PROMPT A:
Rewrite the entries from the line with "The document lists, after" up to and including the line with "0.012963, -0.362667, 0.914861]]", changing "picture" to "image" and leaving everything else unchanged.
......
ROIAL: Region of Interest Active Learning for Characterizing Exoskeleton Gait Preference Landscapes

Kejun Li, Maegan Tucker, Erdem Bıyık, Ellen Novoseller,

Joel W. Burdick, Yanan Sui, Dorsa Sadigh, Yisong Yue, and Aaron D. Ames

Paper Code

ICRA presentation (12 minutes)

Supplementary Video (3 minutes)

Abstract

Characterizing what types of exoskeleton gaits are comfortable for users, and understanding the science of walking more generally, require recovering a user's utility landscape. Learning these landscapes is challenging, as walking trajectories are defined by numerous gait parameters, data collection from human trials is expensive, and user safety and comfort must be ensured. This work proposes the Region of Interest Active Learning (ROIAL) framework, which actively learns each user's underlying utility function over a region of interest that ensures safety and comfort. ROIAL learns from ordinal and preference feedback, which are more reliable feedback mechanisms than absolute numerical scores. The algorithm's performance is evaluated both in simulation and experimentally for three non-disabled subjects walking inside of a lower-body exoskeleton. ROIAL learns Bayesian posteriors that predict each exoskeleton user's utility landscape across four exoskeleton gait parameters. The algorithm discovers both commonalities and discrepancies across users' gait preferences and identifies the gait parameters that most influenced user feedback. These results demonstrate the feasibility of recovering gait utility landscapes from limited human trials.
......
PROMPT B:
According to the ROIAL abstract, what makes learning a user's utility landscape challenging? List every reason it gives.

AVAILABLE DATA:
......
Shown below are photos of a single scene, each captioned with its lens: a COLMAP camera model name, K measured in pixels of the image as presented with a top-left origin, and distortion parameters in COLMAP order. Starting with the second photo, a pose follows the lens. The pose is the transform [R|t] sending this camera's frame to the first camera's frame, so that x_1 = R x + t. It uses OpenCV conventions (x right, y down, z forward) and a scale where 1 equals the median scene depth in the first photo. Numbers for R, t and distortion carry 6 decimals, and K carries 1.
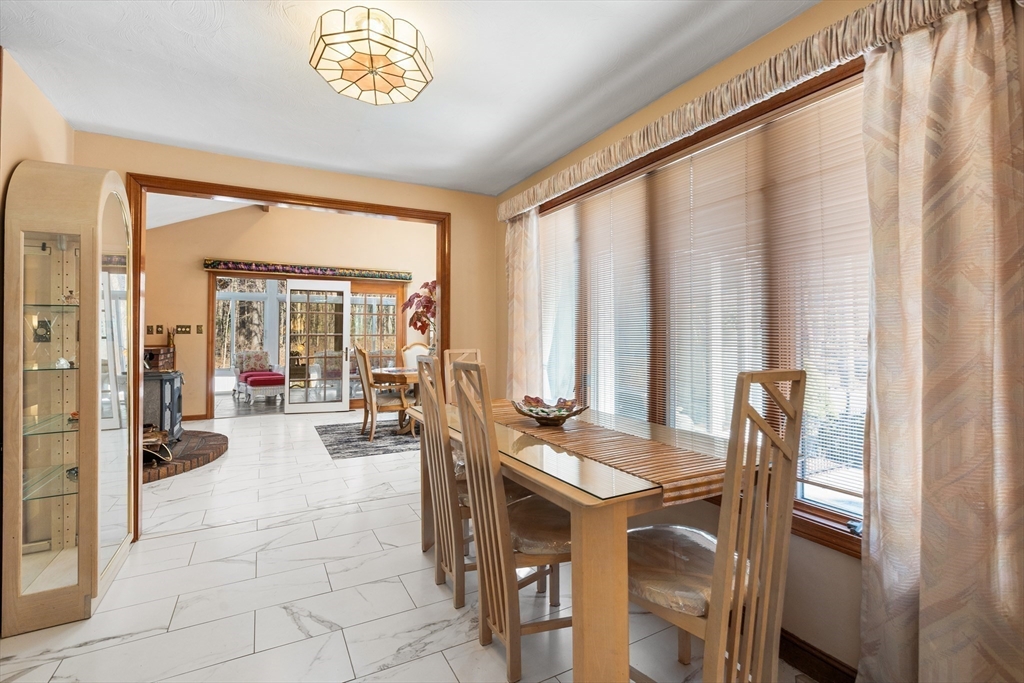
......
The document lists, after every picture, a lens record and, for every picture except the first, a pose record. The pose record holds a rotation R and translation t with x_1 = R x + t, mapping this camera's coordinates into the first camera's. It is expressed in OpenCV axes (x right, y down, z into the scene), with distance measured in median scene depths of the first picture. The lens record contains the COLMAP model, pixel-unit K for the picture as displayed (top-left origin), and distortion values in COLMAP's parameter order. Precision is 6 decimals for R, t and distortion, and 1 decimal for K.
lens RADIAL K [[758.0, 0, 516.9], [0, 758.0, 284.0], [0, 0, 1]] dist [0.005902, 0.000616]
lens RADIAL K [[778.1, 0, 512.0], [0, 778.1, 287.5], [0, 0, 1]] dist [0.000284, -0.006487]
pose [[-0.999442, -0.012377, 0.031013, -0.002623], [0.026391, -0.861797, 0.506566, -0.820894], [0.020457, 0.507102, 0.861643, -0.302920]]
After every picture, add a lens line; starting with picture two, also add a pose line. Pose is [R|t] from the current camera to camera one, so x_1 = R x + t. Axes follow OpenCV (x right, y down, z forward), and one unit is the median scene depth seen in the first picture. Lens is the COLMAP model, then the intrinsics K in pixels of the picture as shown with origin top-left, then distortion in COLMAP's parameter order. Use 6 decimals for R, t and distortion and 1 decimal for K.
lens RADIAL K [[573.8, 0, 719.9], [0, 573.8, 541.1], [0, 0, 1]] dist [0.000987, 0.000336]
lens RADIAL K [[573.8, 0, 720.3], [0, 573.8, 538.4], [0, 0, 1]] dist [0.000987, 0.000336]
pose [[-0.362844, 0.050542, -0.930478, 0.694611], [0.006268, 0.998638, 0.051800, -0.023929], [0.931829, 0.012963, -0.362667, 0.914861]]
......
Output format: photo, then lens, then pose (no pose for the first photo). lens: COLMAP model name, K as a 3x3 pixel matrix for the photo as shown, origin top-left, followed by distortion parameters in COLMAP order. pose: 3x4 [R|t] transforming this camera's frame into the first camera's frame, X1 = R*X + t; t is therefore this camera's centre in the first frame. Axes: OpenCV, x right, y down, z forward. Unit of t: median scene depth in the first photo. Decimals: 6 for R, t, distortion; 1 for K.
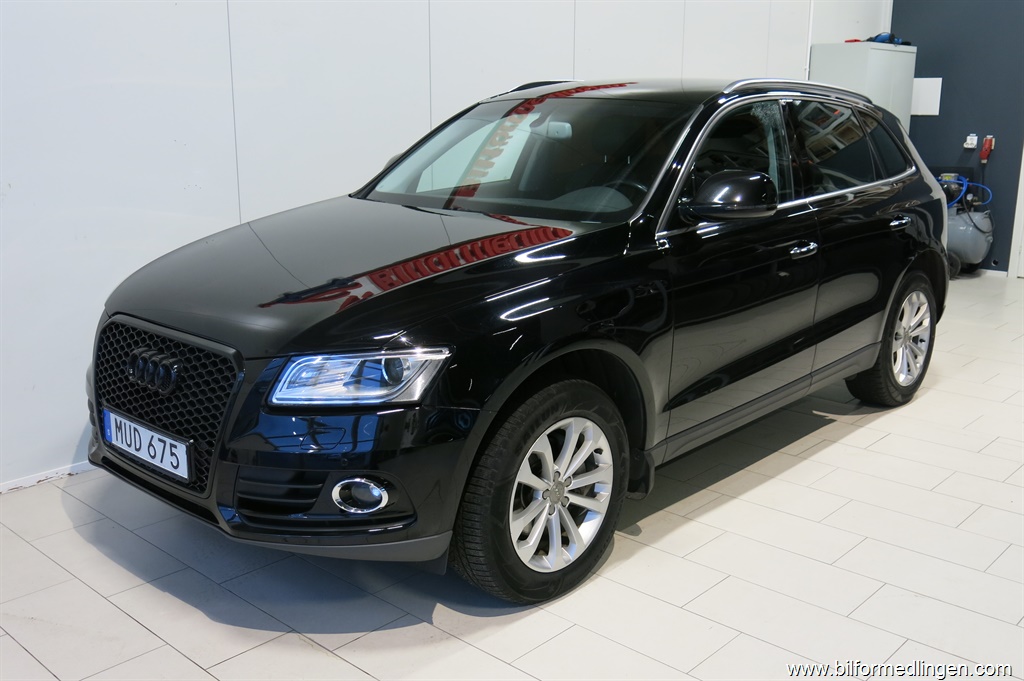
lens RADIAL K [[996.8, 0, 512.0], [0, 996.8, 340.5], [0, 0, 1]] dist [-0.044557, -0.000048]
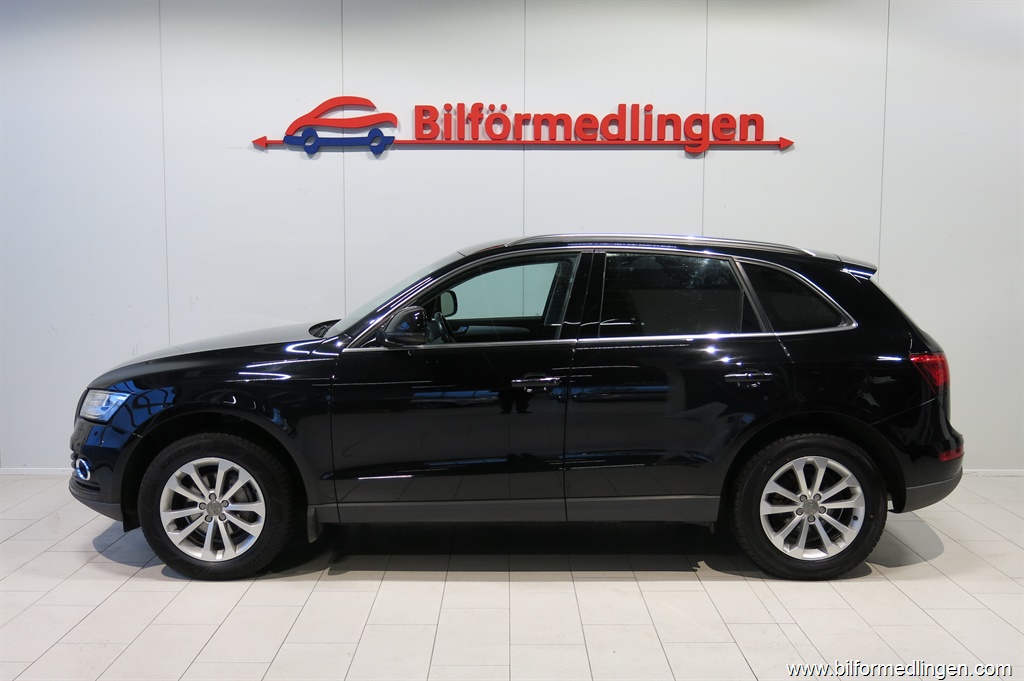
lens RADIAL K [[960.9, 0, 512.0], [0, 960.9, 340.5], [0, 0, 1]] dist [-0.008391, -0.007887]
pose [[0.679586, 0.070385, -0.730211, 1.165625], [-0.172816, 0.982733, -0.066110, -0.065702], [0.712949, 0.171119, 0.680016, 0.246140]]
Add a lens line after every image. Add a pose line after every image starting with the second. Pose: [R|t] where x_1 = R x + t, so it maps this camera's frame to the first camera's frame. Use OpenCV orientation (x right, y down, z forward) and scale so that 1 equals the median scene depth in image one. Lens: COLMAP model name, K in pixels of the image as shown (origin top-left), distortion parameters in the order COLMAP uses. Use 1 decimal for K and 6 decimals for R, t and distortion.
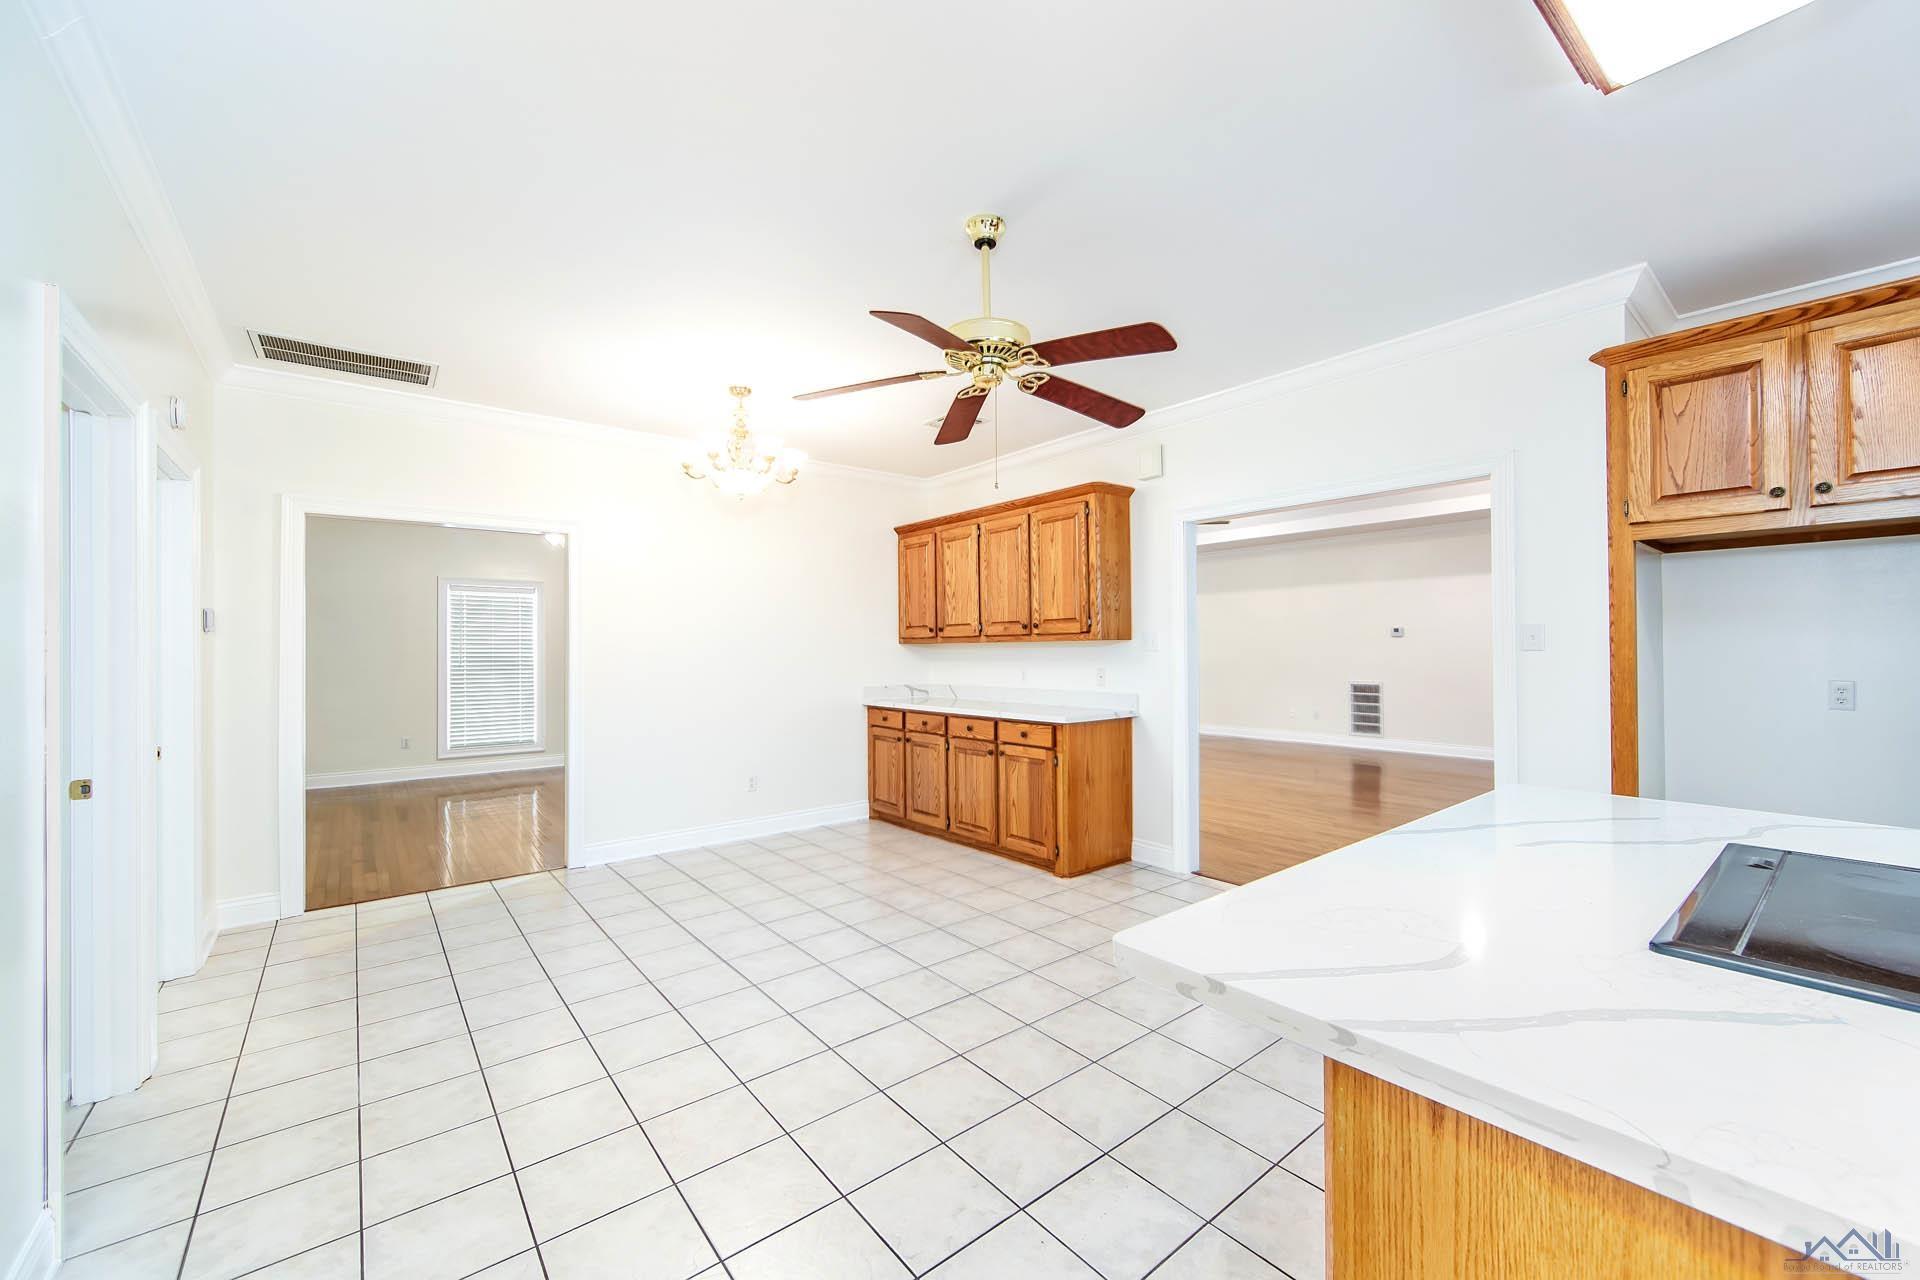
......
RESPONSE A:
The document lists, after every image, a lens record and, for every image except the first, a pose record. The pose record holds a rotation R and translation t with x_1 = R x + t, mapping this camera's coordinates into the first camera's. It is expressed in OpenCV axes (x right, y down, z into the scene), with distance measured in median scene depths of the first image. The lens record contains the COLMAP model, pixel-unit K for the image as displayed (top-left origin), and distortion values in COLMAP's parameter order. Precision is 6 decimals for R, t and distortion, and 1 decimal for K.
lens RADIAL K [[758.0, 0, 516.9], [0, 758.0, 284.0], [0, 0, 1]] dist [0.005902, 0.000616]
lens RADIAL K [[778.1, 0, 512.0], [0, 778.1, 287.5], [0, 0, 1]] dist [0.000284, -0.006487]
pose [[-0.999442, -0.012377, 0.031013, -0.002623], [0.026391, -0.861797, 0.506566, -0.820894], [0.020457, 0.507102, 0.861643, -0.302920]]
After every image, add a lens line; starting with image two, also add a pose line. Pose is [R|t] from the current camera to camera one, so x_1 = R x + t. Axes follow OpenCV (x right, y down, z forward), and one unit is the median scene depth seen in the first image. Lens is the COLMAP model, then the intrinsics K in pixels of the image as shown with origin top-left, then distortion in COLMAP's parameter order. Use 6 decimals for R, t and distortion and 1 decimal for K.
lens RADIAL K [[573.8, 0, 719.9], [0, 573.8, 541.1], [0, 0, 1]] dist [0.000987, 0.000336]
lens RADIAL K [[573.8, 0, 720.3], [0, 573.8, 538.4], [0, 0, 1]] dist [0.000987, 0.000336]
pose [[-0.362844, 0.050542, -0.930478, 0.694611], [0.006268, 0.998638, 0.051800, -0.023929], [0.931829, 0.012963, -0.362667, 0.914861]]

RESPONSE B:
- Walking trajectories are defined by numerous gait parameters.
- Data collection from human trials is expensive.
- User safety and comfort must be ensured.